Die Richter am Bundesgerichtshof machten dieser Praxis nun ein Ende. Banken bearbeiten Kreditanträge aus ihrem ureigenen Interesse. Nach dem Gesetz dürfen sie dafür nur Zinsen erheben. Der gewählte Zins ist nämlich das Entgelt für den Kredit. Mit den Zinsen decken die Banken ihre Kosten für die Kreditvergabe, vor allem für die Vertragsgespräche mit den Kunden sowie für die Bonitätsprüfungen. Insofern ist hier kein Raum für extra abzurechnende Sonderleistungen seitens der Banken.

In den allgemeinen Geschäftsbedingungen dürfen dem Bankkunden daher keine zusätzlichen Kosten für die Bearbeitung des Kredits auferlegt werden.

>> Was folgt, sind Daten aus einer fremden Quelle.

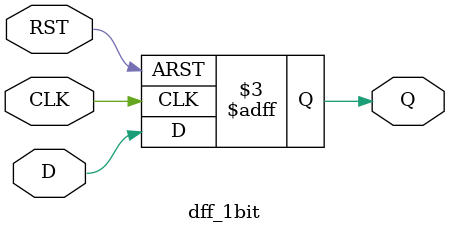
<source format=v>
module dff_1bit (Q, D, RST, CLK);
	input CLK, RST, D;
	output reg Q;

	always @ (posedge CLK or negedge RST)
		begin
		if (!RST)
		Q <= 1'd0;
		else
		Q <= D;
	end
endmodule
</source>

Entsprechende Geschäftsbedingungen benachteiligen den Kunden unangemessen und sind unwirksam. In vielen Fällen können Bankkunden zusätzlich gezahlte Bearbeitungsentgelte von ihrer Bank zurückfordern.

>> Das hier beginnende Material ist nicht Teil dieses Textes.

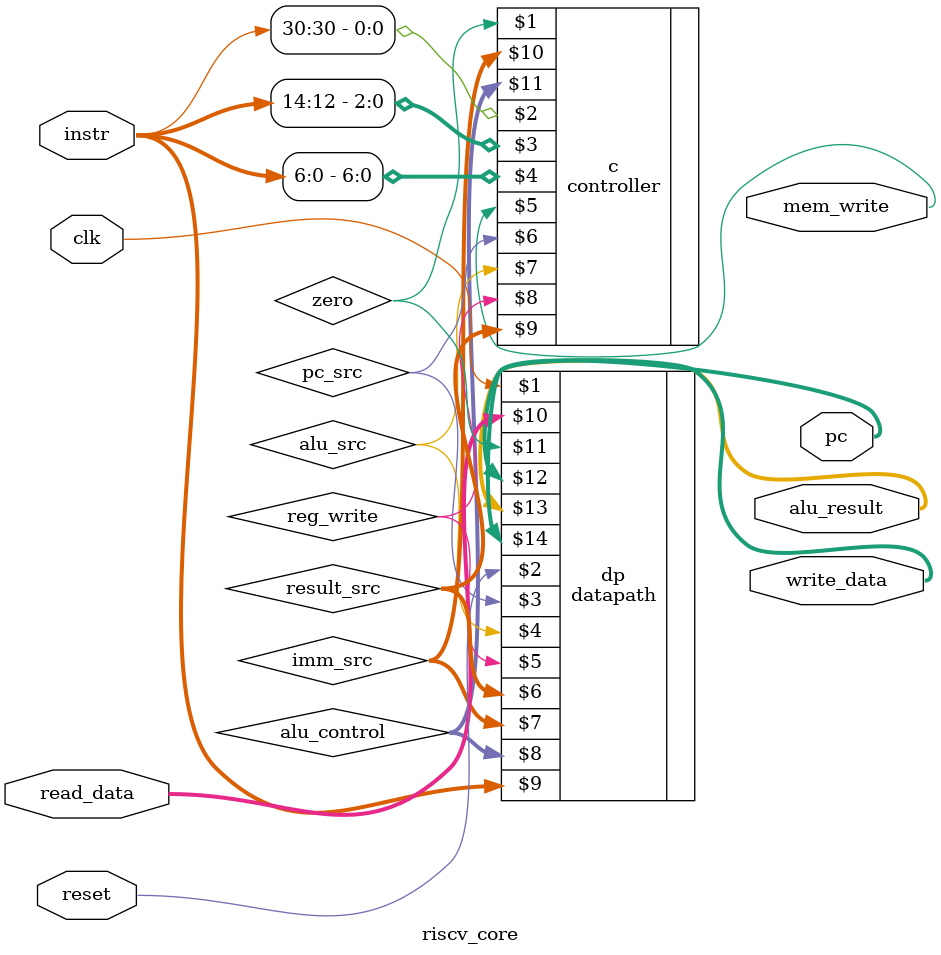
<source format=v>
module riscv_core(
	input  clk, reset,
	input  [31:0] instr, read_data,
	output mem_write,
	output [31:0] pc, alu_result, write_data
	);
	
	wire alu_src, reg_write, pc_src, zero;
	wire [1:0] result_src, imm_src;
	wire [2:0] alu_control;
	
	controller c(zero, instr[30], instr[14:12], instr[6:0], mem_write, 
					 pc_src, alu_src, reg_write, result_src, imm_src, alu_control);
	
	datapath  dp(clk, reset, pc_src, alu_src, reg_write, result_src, imm_src, 
				    alu_control, instr, read_data, zero, pc, alu_result, write_data);

endmodule
	
</source>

Das gilt insbesondere für alle Kreditverträge, die seit 2011 abgeschlossen wurden, unabhängig davon, ob sie schon abbezahlt wurden oder nicht. Für ältere Verträge ist vorab die Verjährungsfrage zu klären. Ein höchstrichterliches Urteil hierzu steht noch aus, soll aber noch in diesem Jahr kommen.

Etwas anderes gilt aber, wenn solche Vereinbarungen mit der Bank tatsächlich verhandelt wurden. In der Regel finden Sie die entsprechenden Klauseln dann aber auch direkt im Darlehensvertrag und nicht in den allgemeinen Geschäftsbedingungen der Bank (BGH, Urteil vom 13.5.2014, XI ZR 170/13 und XI ZR 405/12 ).

So fordern Sie Ihr Geld zurück: Wenden Sie sich unter Angabe Ihrer Vertragsnummer schriftlich an Ihre Bank. Führen Sie das gezahlte Bearbeitungsentgelt auf und fordern es inklusive der Zinsen unter Berufung auf obige Urteile des Bundesgerichtshofs zurück. Stellen Sie klar, dass die Bearbeitung des Kredites keine Extra-Leistung der Bank darstellt, so dass sie auch kein zusätzliches Entgelt verlangen darf. Setzen Sie der Bank für die Rückzahlung eine angemessene Frist für die Rückzahlung (z.B. drei Wochen nach dem voraussichtlichen Zugang des Schreibens) und vergessen Sie nicht, ihre Kontoverbindung anzugeben.